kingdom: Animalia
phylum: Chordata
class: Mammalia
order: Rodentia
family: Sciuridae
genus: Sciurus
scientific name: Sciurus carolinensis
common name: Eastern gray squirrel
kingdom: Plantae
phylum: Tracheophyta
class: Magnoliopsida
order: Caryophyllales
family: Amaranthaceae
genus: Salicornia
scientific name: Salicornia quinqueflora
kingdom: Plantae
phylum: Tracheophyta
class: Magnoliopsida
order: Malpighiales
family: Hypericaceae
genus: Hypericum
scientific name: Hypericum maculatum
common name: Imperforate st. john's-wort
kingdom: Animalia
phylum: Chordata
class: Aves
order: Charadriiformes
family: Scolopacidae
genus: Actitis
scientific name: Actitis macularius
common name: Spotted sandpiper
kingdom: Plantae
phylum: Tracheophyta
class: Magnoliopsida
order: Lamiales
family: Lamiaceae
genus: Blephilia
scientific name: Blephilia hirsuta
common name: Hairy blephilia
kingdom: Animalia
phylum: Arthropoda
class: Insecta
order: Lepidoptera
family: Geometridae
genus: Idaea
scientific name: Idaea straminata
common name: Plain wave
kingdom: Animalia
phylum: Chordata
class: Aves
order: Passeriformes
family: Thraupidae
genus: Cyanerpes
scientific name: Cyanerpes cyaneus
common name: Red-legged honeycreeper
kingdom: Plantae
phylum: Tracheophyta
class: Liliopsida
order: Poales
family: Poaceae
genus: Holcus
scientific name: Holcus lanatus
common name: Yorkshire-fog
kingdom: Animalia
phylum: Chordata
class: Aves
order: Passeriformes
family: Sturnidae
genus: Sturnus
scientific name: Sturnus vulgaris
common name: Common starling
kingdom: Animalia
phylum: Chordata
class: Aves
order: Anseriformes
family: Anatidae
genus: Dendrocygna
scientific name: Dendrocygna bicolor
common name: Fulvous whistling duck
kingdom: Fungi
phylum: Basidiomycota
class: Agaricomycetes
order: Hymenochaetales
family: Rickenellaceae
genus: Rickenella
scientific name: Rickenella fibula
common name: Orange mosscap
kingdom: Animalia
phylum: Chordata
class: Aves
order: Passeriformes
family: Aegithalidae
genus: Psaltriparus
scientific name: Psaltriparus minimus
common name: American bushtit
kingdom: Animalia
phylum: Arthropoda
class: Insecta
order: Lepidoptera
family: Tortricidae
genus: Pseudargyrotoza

- - -

**INSTRUCTIONS FOR THE TASK**
Please retype every line of the entries above, keeping each word, letter case and punctuation mark unchanged.

**CORRECT RESPONSE**
kingdom: Animalia
phylum: Chordata
class: Mammalia
order: Rodentia
family: Sciuridae
genus: Sciurus
scientific name: Sciurus carolinensis
common name: Eastern gray squirrel
kingdom: Plantae
phylum: Tracheophyta
class: Magnoliopsida
order: Caryophyllales
family: Amaranthaceae
genus: Salicornia
scientific name: Salicornia quinqueflora
kingdom: Plantae
phylum: Tracheophyta
class: Magnoliopsida
order: Malpighiales
family: Hypericaceae
genus: Hypericum
scientific name: Hypericum maculatum
common name: Imperforate st. john's-wort
kingdom: Animalia
phylum: Chordata
class: Aves
order: Charadriiformes
family: Scolopacidae
genus: Actitis
scientific name: Actitis macularius
common name: Spotted sandpiper
kingdom: Plantae
phylum: Tracheophyta
class: Magnoliopsida
order: Lamiales
family: Lamiaceae
genus: Blephilia
scientific name: Blephilia hirsuta
common name: Hairy blephilia
kingdom: Animalia
phylum: Arthropoda
class: Insecta
order: Lepidoptera
family: Geometridae
genus: Idaea
scientific name: Idaea straminata
common name: Plain wave
kingdom: Animalia
phylum: Chordata
class: Aves
order: Passeriformes
family: Thraupidae
genus: Cyanerpes
scientific name: Cyanerpes cyaneus
common name: Red-legged honeycreeper
kingdom: Plantae
phylum: Tracheophyta
class: Liliopsida
order: Poales
family: Poaceae
genus: Holcus
scientific name: Holcus lanatus
common name: Yorkshire-fog
kingdom: Animalia
phylum: Chordata
class: Aves
order: Passeriformes
family: Sturnidae
genus: Sturnus
scientific name: Sturnus vulgaris
common name: Common starling
kingdom: Animalia
phylum: Chordata
class: Aves
order: Anseriformes
family: Anatidae
genus: Dendrocygna
scientific name: Dendrocygna bicolor
common name: Fulvous whistling duck
kingdom: Fungi
phylum: Basidiomycota
class: Agaricomycetes
order: Hymenochaetales
family: Rickenellaceae
genus: Rickenella
scientific name: Rickenella fibula
common name: Orange mosscap
kingdom: Animalia
phylum: Chordata
class: Aves
order: Passeriformes
family: Aegithalidae
genus: Psaltriparus
scientific name: Psaltriparus minimus
common name: American bushtit
kingdom: Animalia
phylum: Arthropoda
class: Insecta
order: Lepidoptera
family: Tortricidae
genus: Pseudargyrotoza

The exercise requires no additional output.